Poor Attalus. There he was, finding Pergamum of brick and leaving it of parchment, creating the first construction boom and simultaneously inventing the reality tragedy in the ancient theatre of Pergamum, built into a cliff face, (whereby actors would act out the tragedy of the developer who would try to create the housing estate of his dreams, only to find out that the authorities will not give him a planing permit. Finally, he falls on his knees and begs the King’s mercy and he is granted permission to build. Years later, a young family who bought one of homes is killed when the home, built of shoddy materials collapses, revealing a nude statue of Attalus in the rubble) only to be forcibly outed by a bunch of hypocritical zealots two millennia later. Quite aside from the ridiculous assertion that gay people do not deserve statues (England and Turkey are full of them), why accuse someone as gay just because they were interested in interior decorating and books? Let he whose ancestors have not buggered cast the first stone I say.

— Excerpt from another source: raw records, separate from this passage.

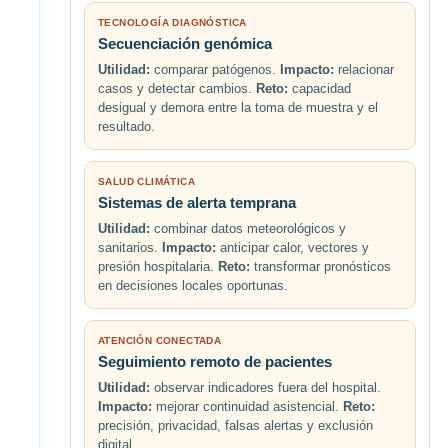
TECNOLOGÍA DIAGNÓSTICA
Secuenciación genómica
Utilidad:
comparar patógenos.
Impacto:
relacionar
casos y detectar cambios.
Reto:
capacidad
desigual y demora entre la toma de muestra y el
resultado.
SALUD CLIMÁTICA
Sistemas de alerta temprana
Utilidad:
combinar datos meteorológicos y
sanitarios.
Impacto:
anticipar calor, vectores y
presión hospitalaria.
Reto:
transformar pronósticos
en decisiones locales oportunas.
ATENCIÓN CONECTADA
Seguimiento remoto de pacientes
Utilidad:
observar indicadores fuera del hospital.
Impacto:
mejorar continuidad asistencial.
Reto:
precisión, privacidad, falsas alertas y exclusión
digital.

The municipal authorities of Pergamum are laudable in their attempt to come to terms with the history of their town. The usual practice has been to totally disregard the Hellenic heritage of Asia Minor and to disguise it as Roman, Hittite or ‘ancient Turkish.’ I remember visiting the archaeological museum in Constantinople a few years ago and being told by a guide that statues of Zeus from Ephesus were actually ‘ancient Turkish sculptures.’ By paying homage to Attalus, the municipal authorities of Pergamum are recognising and respecting the fact that the city pre-dated their sojourn and that the land in which they live is and was a melting pot of a multitude of cultures. This does not in any way compromise Turkish sovereignty over the city. It does however provide a realistic and more humane perspective of history that permits two peoples who have been traditional enemies to unite in celebrating the significance of Pergamum to their cultures. One cannot shake off the suspicion that the hoo hah about Attalus supposedly being gay is merely an ill disguised attempt by ultra-nationalists to stop the municipal authorities of Pergamum paying homage to the city’s Greek ancestry and it is sad that this should be so and it displays that perennial insecurity and immaturity in our neighbours that has seen the gradual decay through calculated neglect of monuments of world significance and particular importance to Hellenism such as Agia Sophia, the Boucoleon Palace or Agia Irene.

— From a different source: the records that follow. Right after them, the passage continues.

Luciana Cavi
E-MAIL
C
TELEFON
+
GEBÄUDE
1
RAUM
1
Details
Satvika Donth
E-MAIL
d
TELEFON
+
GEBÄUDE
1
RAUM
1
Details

If straight, damn straight Attalus was alive today, he certainly would be telling them to bugger off, before going down to the agora for a steam bath and a lengthy discussion with his associates as to which cornice will look good in the latest public edifice. That’s what you get for being down with your brothers. It’s enough to make you want to leave your kingdom to the Pope, for Tupac’s sake.